Bruno Mantovani
Une formation très complète
Bruno Mantovani © C. Daguet / Editions Henry Lemoine
Mantovani reçoit une formation plus complète que Strauss, Rameau, Vivaldi, etc. : l’accumulation des connaissances est souvent la condition pour devenir compositeur aujourd’hui. Il étudie au conservatoire de Perpignan dans les classes de piano, percussion et jazz avant d’entrer au Conservatoire National Supérieur de Paris à 19 ans, où il remporte cinq premiers prix (en analyse, esthétique, orchestration, histoire de la musique et composition. Le premier prix du Conservatoire national supérieur de musique - de Paris ou de Lyon – récompense la fin des études musicales en France.). Il se perfectionne ensuite en composition avec Guy Reibel (compositeur réputé dans le domaine électroacoustique ; il est ingénieur en électronique.) et obtient une maîtrise de musicologie. Ces études brillantes s’achèvent par une session de composition à l’Abbaye de Royaumont (cette abbaye a été transformée en salle de concert et elle est devenue un centre culturel de première importance.) et un cycle de perfectionnement en composition et informatique musicale à l’IRCAM (Institut de recherche et de coordination acoustique/musique. Célèbre institution créé par Pierre Boulez (voir « Boulez ») en 1969, vouée à la recherche musicale et tournée vers les technologies d’avant-garde. Il est rattaché au Centre Georges Pompidou.) à 24-25 ans.
Un succès immédiat
Abbaye de Royaumont © D.R.
Bruno Mantovani devient rapidement un compositeur de tout premier plan, comme l’atteste le nombre d’ensembles (dont l’Ensemble intercontemporain, créé par Pierre Boulez en 1976.), d’orchestres (dont les orchestres de Paris, de la Scala de Milan, du Concertgebouw d’Amsterdam.), de chefs (dont Pierre Boulez ou Laurence Equilbey.) et de solistes (dont le pianiste Michel Dalberto ou la chanteuse Barbara Hendriks.) qui l’interprètent, la variété des salles (les opéras de Milan et de Naples, Carnegie Hall et le Lincoln Center à New York, la Cité de la musique, la salle Gaveau, et le théâtre des Champs Elysées à Paris.) où il est joué. Ses œuvres, qu’elles soient enregistrées ou pas, sont souvent récompensées (prix de la SACEM, récompenses de revues et d’académies du disque…). Sa présence à de nombreux festivals, les invitations (dont cinq mois en Allemagne, deux années à Rome à 30-31 ans.) qu’il reçoit, les bourses (dont celle de l’Académie des Beaux-arts.) qu’il se voit accorder sont le reflet d’une présence reconnue dans le paysage des compositeurs français.

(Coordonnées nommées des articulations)

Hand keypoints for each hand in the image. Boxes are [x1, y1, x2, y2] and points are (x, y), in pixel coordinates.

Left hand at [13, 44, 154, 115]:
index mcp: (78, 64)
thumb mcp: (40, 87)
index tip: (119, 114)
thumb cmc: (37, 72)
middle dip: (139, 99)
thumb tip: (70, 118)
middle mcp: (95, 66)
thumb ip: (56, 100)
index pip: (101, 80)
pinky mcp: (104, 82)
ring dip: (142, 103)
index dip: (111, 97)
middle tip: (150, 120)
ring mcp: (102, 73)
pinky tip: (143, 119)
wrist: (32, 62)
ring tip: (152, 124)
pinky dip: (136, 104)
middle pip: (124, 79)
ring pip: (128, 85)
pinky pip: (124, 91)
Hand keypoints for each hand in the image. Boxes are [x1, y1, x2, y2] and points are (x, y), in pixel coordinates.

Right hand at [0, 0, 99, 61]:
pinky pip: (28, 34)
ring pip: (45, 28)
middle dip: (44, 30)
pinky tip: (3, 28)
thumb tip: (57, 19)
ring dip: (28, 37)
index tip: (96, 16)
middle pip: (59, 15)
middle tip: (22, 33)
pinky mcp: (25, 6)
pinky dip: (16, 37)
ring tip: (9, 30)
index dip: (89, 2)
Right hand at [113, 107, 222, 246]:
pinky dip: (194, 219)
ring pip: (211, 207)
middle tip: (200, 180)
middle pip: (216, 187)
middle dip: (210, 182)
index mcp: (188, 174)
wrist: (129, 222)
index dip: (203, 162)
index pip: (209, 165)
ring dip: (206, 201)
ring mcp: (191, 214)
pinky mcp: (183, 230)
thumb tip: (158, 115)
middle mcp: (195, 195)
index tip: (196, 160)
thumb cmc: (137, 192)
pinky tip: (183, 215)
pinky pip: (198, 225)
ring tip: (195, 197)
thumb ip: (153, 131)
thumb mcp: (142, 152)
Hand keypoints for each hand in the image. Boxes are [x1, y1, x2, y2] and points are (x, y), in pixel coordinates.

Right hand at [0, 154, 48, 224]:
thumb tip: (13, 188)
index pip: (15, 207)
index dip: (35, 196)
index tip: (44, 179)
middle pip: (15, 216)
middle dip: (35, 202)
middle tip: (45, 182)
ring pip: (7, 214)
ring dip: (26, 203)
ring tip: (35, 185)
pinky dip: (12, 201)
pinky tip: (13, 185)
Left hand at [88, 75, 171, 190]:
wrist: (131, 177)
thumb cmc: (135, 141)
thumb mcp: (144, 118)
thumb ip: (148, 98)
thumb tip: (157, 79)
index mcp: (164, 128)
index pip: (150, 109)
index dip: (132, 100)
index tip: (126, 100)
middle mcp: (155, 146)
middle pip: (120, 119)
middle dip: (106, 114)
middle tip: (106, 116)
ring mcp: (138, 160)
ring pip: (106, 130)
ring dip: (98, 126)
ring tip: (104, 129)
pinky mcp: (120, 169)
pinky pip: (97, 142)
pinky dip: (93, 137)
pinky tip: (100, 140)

* Tâches et exercices:
1. Relevez, dans le texte sur Bruno Mantovani, les disciplines dans lesquelles il remporte un premier prix au Conservatoire National Supérieur de Paris.
2. Reprenez le texte sur Bruno Mantovani à la suite de sa dernière phrase.

* Corrigés:
1. analyse, esthétique, orchestration, histoire de la musique, composition

2.
Bruno Mantovani © Guy Vivien
S’appuyant sur une technique solide, Bruno Mantovani compose des œuvres très diverses : la cinquantaine d’œuvres que comporte son catalogue comporte aussi bien des pièces pour instrument soliste qu’un opéra.
A retenir
- Mantovani réalise un parcours très brillant et complet (l’apprentissage d’un instrument (et uniquement cela) avec son père, comme le firent Vivaldi ou Rameau est bien loin !), à l’image d’une nouvelle génération de compositeurs.
- Sa musique peut être un reflet du monde dans lequel il vit (la musique de Vivaldi dans Les quatre Saisons ou de Rameau dans certaines pièces de clavecin trois siècles auparavant peut être imitative. Mais la rue n’y est que très rarement considérée comme objet d’inspiration.), comme dans Streets.
- Il compose pour tous les genres, du soliste aux plus grands ensembles (dont un opéra très récemment), à l’inverse de très nombreux de ses prédécesseurs (Strauss se consacre à la valse, Lully à la tragédie lyrique, à la comédie-ballet principalement et à la musique religieuse essentiellement, Vivaldi au concerto et à l’opéra essentiellement, etc…).